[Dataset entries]
*-*-*

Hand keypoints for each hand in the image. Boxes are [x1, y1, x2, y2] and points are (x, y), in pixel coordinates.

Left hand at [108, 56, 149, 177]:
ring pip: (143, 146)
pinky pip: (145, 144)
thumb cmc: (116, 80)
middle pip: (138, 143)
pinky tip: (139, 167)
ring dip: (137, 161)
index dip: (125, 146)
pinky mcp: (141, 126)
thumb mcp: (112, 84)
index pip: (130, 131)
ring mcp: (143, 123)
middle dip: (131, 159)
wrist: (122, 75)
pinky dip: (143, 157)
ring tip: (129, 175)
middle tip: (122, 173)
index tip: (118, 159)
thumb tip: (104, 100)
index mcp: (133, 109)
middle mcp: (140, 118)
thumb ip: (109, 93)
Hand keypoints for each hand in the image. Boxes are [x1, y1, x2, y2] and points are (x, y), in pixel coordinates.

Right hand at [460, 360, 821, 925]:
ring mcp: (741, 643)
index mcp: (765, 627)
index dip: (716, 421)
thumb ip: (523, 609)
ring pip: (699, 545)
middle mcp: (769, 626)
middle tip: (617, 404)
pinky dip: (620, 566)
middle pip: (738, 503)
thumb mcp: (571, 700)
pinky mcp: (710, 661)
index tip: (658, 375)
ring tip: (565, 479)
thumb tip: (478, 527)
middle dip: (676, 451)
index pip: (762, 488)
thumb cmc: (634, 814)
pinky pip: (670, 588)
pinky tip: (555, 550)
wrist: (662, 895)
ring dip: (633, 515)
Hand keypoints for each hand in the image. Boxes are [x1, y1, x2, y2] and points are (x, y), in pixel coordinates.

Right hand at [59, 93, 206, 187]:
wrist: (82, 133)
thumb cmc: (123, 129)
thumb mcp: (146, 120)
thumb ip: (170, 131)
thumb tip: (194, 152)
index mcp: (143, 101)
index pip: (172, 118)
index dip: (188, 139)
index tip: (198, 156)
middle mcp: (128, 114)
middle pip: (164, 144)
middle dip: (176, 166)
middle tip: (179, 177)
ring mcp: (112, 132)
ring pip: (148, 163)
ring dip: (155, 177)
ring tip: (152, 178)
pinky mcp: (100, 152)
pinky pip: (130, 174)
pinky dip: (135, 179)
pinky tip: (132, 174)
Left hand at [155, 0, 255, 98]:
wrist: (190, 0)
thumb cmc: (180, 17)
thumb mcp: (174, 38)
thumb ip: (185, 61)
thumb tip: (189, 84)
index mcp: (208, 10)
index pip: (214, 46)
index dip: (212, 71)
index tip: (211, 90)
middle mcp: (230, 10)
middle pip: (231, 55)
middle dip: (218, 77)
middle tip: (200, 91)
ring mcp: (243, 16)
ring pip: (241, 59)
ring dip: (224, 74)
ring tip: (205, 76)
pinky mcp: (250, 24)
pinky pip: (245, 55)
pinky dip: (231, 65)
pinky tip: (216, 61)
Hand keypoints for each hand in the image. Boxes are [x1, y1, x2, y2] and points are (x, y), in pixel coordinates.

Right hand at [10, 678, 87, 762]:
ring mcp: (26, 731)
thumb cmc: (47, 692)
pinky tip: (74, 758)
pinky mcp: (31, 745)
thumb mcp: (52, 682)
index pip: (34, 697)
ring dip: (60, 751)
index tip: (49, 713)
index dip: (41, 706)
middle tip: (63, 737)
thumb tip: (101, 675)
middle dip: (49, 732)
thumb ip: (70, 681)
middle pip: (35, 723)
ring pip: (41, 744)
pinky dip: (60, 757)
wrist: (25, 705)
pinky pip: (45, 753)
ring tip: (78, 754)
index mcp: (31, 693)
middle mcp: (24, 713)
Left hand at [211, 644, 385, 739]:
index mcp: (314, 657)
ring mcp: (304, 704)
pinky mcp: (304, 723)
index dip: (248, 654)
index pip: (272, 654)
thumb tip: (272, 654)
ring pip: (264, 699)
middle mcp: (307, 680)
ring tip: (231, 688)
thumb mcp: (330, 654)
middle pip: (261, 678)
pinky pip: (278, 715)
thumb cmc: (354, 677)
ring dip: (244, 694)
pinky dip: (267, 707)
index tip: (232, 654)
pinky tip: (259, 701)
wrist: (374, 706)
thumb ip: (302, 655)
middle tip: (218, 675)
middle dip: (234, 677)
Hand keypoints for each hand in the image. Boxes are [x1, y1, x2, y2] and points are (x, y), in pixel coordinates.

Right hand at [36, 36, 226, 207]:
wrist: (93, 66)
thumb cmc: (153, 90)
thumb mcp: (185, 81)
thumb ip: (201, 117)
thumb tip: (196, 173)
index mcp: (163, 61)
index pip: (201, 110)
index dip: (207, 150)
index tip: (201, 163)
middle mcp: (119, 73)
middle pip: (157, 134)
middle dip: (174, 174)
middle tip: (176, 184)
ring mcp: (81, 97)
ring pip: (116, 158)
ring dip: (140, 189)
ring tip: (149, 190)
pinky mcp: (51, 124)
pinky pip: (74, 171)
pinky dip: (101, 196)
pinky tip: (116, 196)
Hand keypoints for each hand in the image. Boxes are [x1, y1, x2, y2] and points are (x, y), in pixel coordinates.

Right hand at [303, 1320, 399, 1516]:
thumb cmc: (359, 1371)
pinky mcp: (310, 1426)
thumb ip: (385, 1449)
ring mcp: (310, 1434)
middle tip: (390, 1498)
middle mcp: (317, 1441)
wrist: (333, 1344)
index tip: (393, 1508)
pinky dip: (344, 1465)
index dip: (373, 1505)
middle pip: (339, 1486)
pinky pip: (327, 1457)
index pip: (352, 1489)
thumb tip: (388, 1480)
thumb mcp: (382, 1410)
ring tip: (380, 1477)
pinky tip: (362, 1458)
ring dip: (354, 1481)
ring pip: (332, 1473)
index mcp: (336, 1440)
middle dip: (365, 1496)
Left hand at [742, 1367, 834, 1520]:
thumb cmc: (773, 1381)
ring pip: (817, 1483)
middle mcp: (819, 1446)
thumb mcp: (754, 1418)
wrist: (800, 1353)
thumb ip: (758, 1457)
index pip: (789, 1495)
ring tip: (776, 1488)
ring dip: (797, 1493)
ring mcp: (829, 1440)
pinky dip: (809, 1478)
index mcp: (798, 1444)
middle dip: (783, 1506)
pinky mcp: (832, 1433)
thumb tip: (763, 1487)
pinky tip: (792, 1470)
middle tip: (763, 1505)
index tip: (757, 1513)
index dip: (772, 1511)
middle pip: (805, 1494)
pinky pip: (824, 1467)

*-*-*

■ TASK OBJECTIVE
Starting with the line that contains "index mcp: (798, 1444)", return each line through the last one of the data above, exactly as written and nothing more.

■ YOUR RESPONSE
index mcp: (798, 1444)
middle dip: (783, 1506)
pinky mcp: (832, 1433)
thumb tip: (763, 1487)
pinky tip: (792, 1470)
middle tip: (763, 1505)
index tip: (757, 1513)
index dip: (772, 1511)
middle pip: (805, 1494)
pinky pip: (824, 1467)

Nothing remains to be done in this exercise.